What if the task is simple to unfold, to become who you are already are in your essential nature--gentle, compassionate, and capable of living fully and passionately present?

How would this affect how you feel when you wake up in the morning?

What if who you essentially are right now is all that you are ever going to be?

How would this affect how you feel about your future?

What if the essence of who you are and always have been is enough?

How would this affect how you see and feel about your past?

What if the question is not why am I so infrequently the person I really want to be, but why do I infrequently want to be the person I really am?

How would this change what you think you have to learn?

What if becoming who and what we truly are happens not through striving and trying but by recognizing and receiving the people and places and practices that offer us the warmth of encouragement we need to unfold?

How would this shape the choices you make about how to spend today?

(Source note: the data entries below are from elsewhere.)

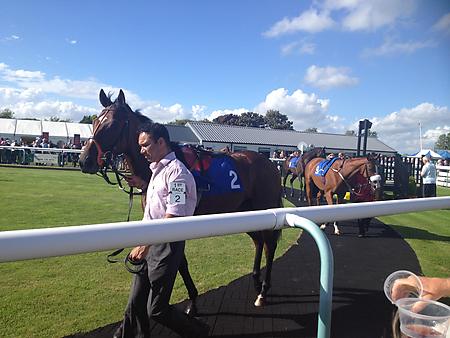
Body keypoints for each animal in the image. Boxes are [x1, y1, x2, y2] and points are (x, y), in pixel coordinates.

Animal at [78, 89, 282, 308]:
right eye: (95, 121)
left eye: (114, 124)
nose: (84, 160)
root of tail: (270, 164)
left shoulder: (177, 220)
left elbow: (180, 262)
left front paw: (192, 300)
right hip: (246, 211)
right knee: (259, 241)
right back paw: (256, 281)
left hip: (266, 208)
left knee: (270, 245)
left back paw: (263, 291)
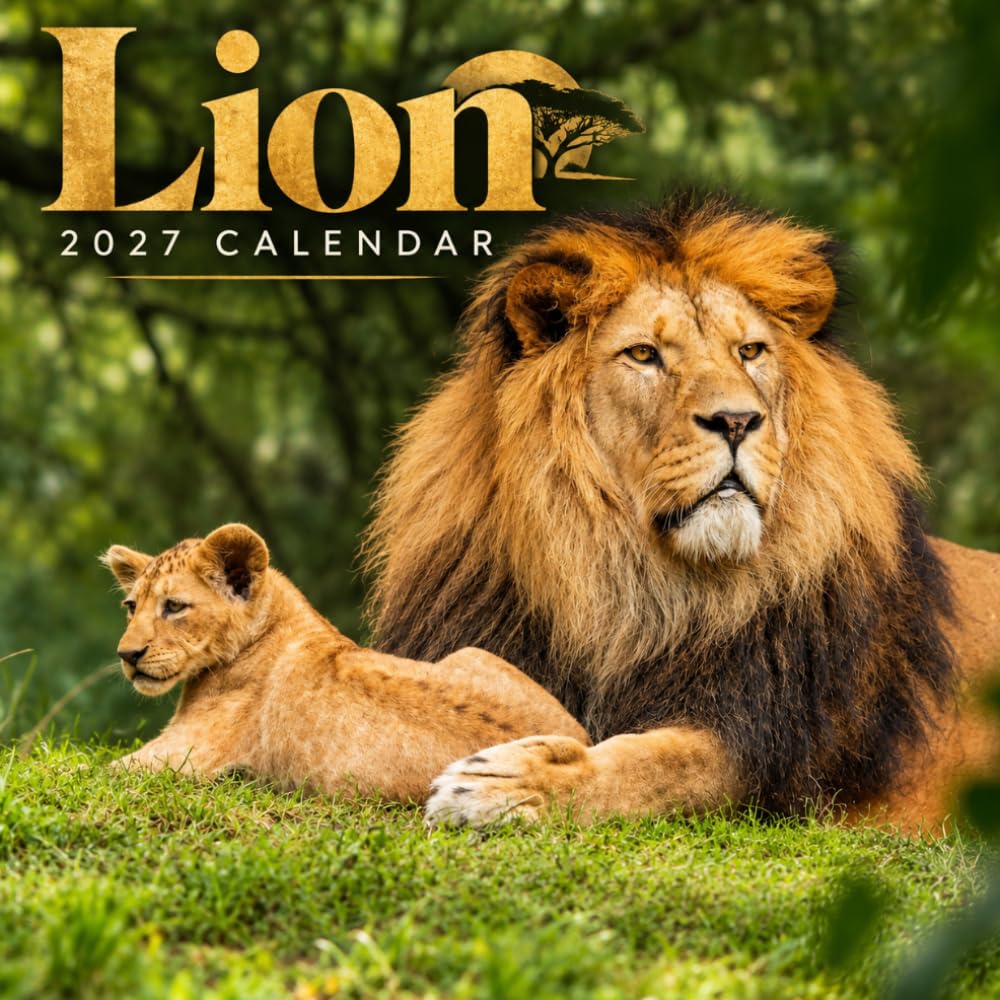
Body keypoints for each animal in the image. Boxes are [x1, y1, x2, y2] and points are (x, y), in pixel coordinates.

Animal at [101, 523, 587, 800]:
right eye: (131, 606)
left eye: (174, 607)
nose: (127, 655)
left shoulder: (180, 758)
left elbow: (98, 770)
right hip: (470, 651)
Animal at [365, 192, 1000, 832]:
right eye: (644, 354)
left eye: (750, 351)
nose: (738, 421)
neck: (637, 591)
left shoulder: (768, 750)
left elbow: (651, 764)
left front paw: (512, 785)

What if you knew that the impulse to move in a way that creates beauty in the world will arise from deep within and guide you every time you simply pay attention and wait?

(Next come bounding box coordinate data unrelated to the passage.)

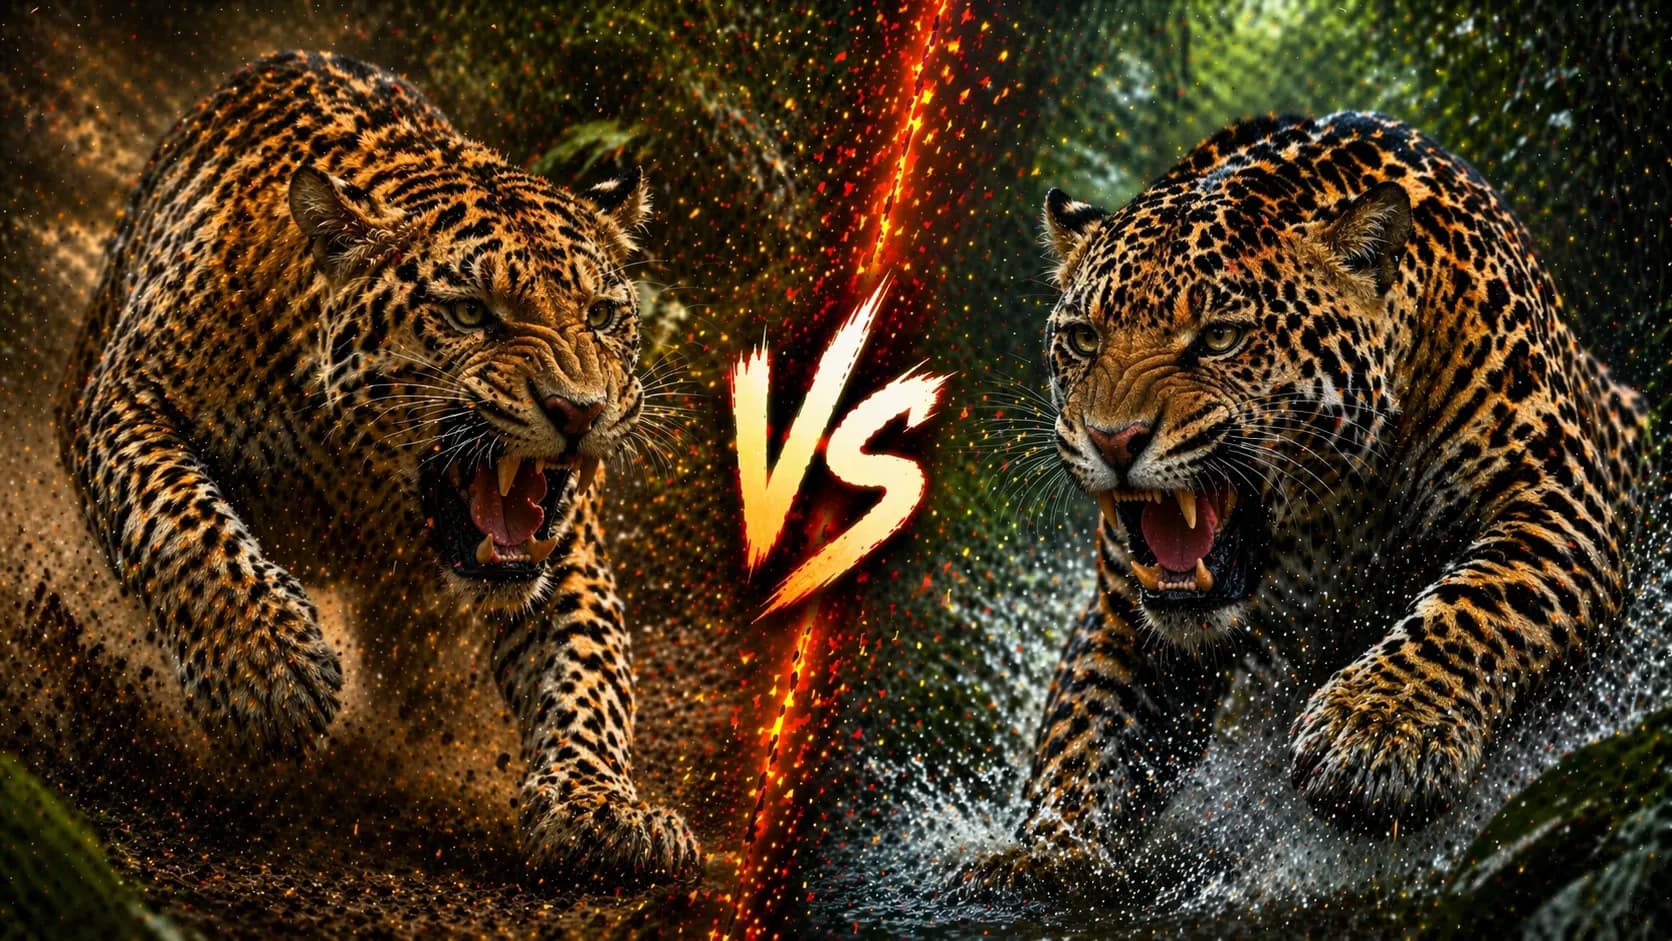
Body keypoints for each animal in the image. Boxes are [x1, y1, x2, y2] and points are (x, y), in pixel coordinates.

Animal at [57, 50, 699, 887]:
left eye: (602, 315)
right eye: (469, 313)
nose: (579, 410)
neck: (354, 476)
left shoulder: (566, 542)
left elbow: (589, 662)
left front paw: (601, 808)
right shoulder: (128, 402)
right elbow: (180, 521)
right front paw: (267, 674)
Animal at [972, 111, 1648, 889]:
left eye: (1220, 337)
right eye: (1083, 338)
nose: (1113, 440)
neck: (1334, 518)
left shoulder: (1555, 496)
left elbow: (1477, 600)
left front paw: (1376, 728)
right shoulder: (1124, 603)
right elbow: (1086, 722)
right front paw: (1046, 852)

How would this shape your stillness, your movement, your willingness to follow this impulse, to just let go and dance?

"And enjoy this last piece of wisdom from Oriah
I’ve done enough interviews you’d think I would have some snappy, articulate answer prepared, a concise and profound or witty comment ready for the moment. But no matter how many times it comes, I never seem prepared. Maybe it's because I don't think of myself as having "A Message." As Wavy Gravy said, I'm just another bozo on the bus, albeit one that likes to reflect on and write about the journey.



So lately, at the end of interviews, with only moments remaining, this is the response that arises from the request to offer one last essential thing:



Life is messy. Accept this. It's okay to have a plan, just don’t focus on it. Things aren't likely to go according to plan. Focus on what you need to do next, right now. Pay attention to what has real value for you at the level of your body-heart-self- the people, places, activities and practices that help you feel truly alive, that support your ability to be present and kind. If there’s something calling to you, turn toward it and start walking. It may not lead where you think it will, but make a place in all of the wonderful chaos of life to listen deeply to the voice at the center of your being and pay attention to what it tells you. Life is short and messy. Don’t postpone living until life gets neater or easier or less frantic or more enlightened. There’s a “catch” to the popular admonishment to “live in the Now.” It’s that the only way to be in the Now is to be Here, in the life and the body you have, and in the world we share, right now (not with the body or the world we hope to someday have or imagine we used to have.) This is it. And it will change. Choose life in all the small ways you can, every day."